▸ Raw data
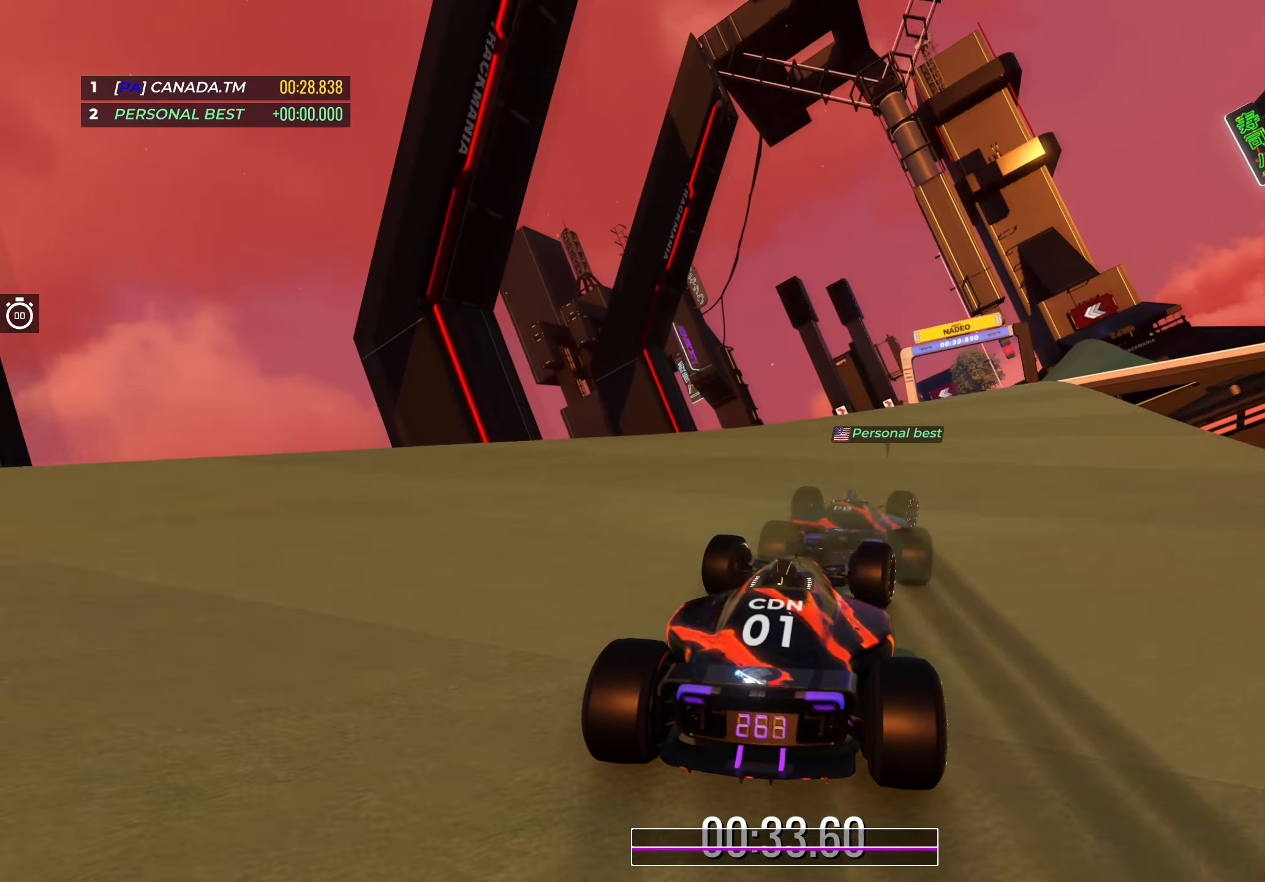
{"keys": ["up"], "events": [[183, "right", "up"], [283, "right", "down"], [417, "right", "up"]]}
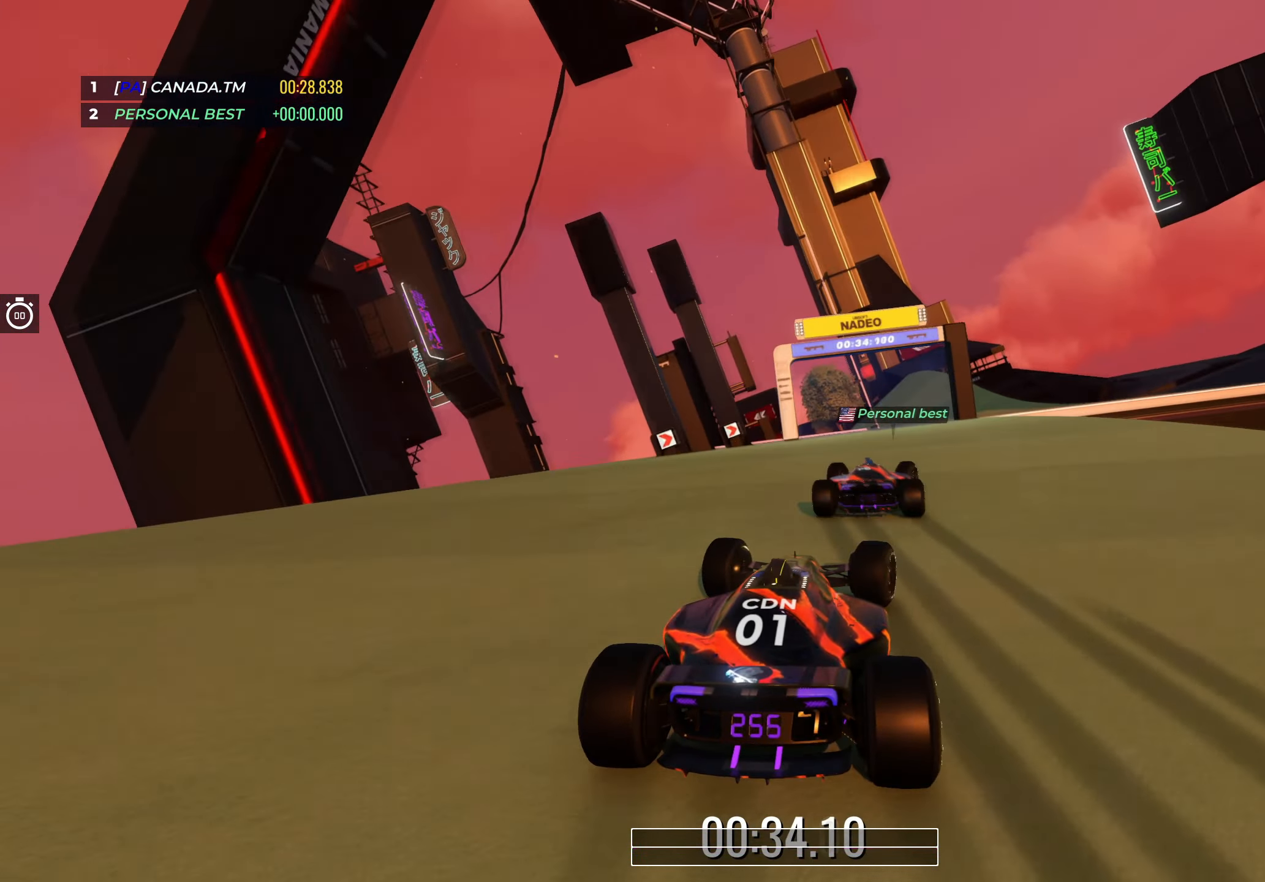
{"keys": ["up"], "events": [[17, "right", "down"], [133, "right", "up"], [233, "right", "down"], [333, "right", "up"]]}
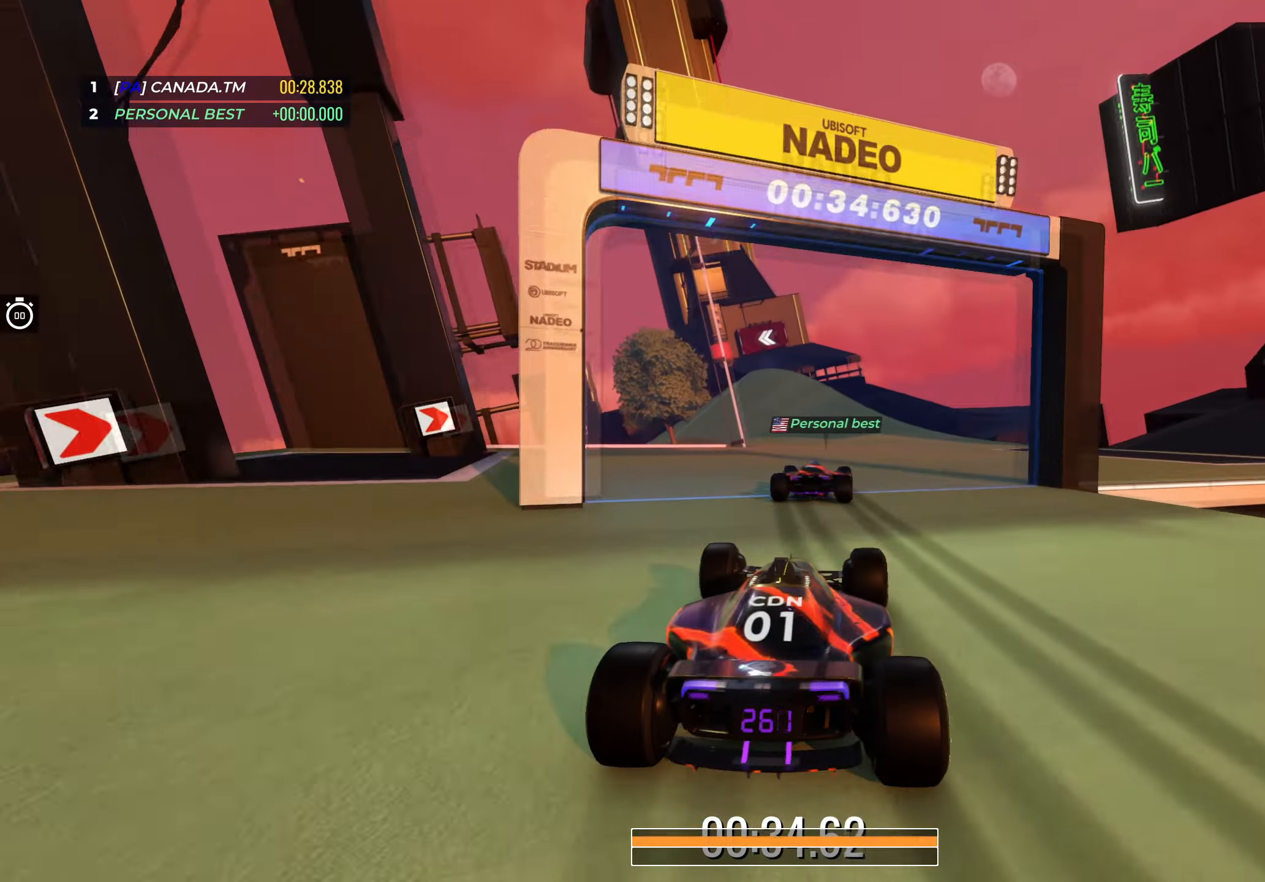
{"keys": ["left", "up"], "events": [[33, "left", "down"], [217, "left", "up"], [233, "left", "down"]]}
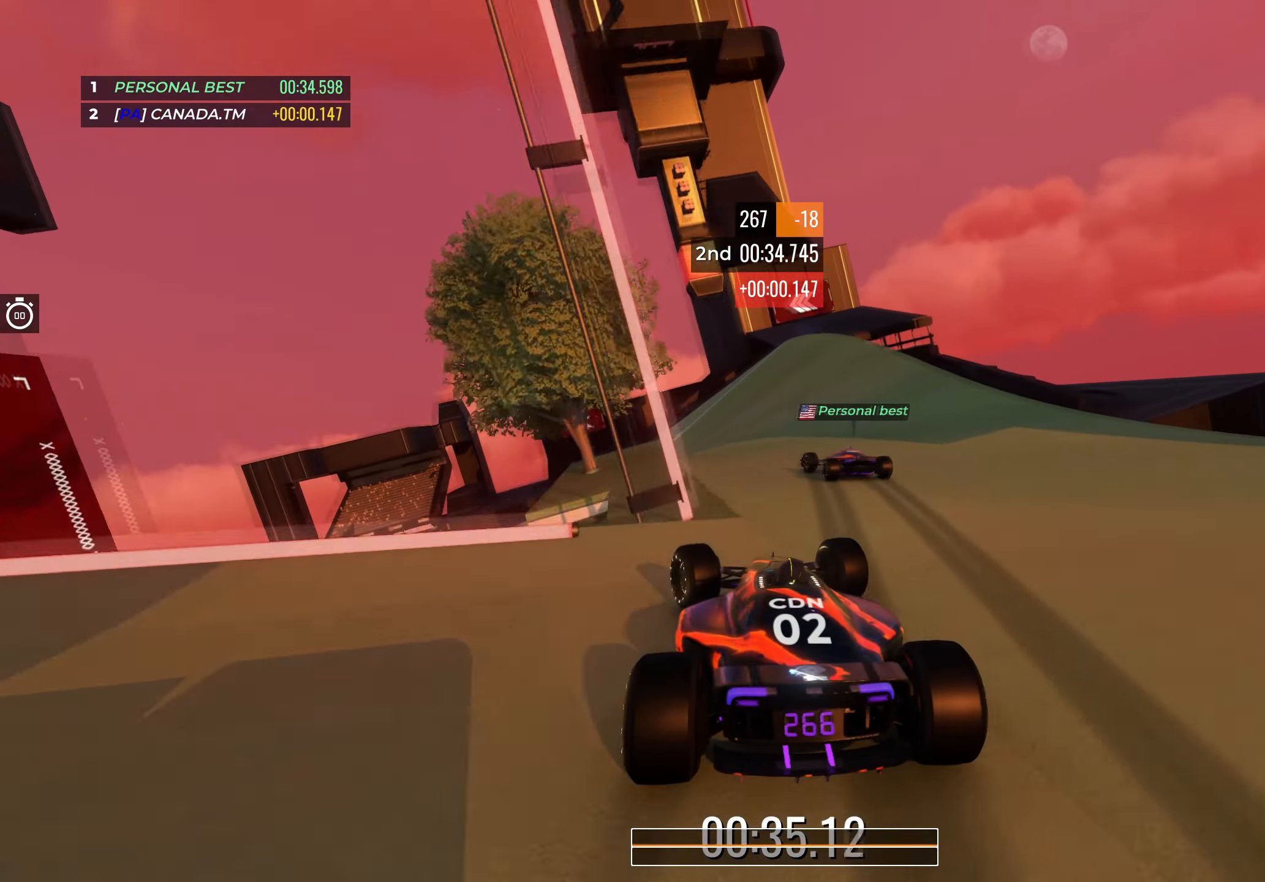
{"keys": ["left", "up"], "events": []}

▸ What the task asks
Please go through the listing and return each line that has "left" in it.

▸ Task output
{"keys": ["left", "up"], "events": [[33, "left", "down"], [217, "left", "up"], [233, "left", "down"]]}
{"keys": ["left", "up"], "events": []}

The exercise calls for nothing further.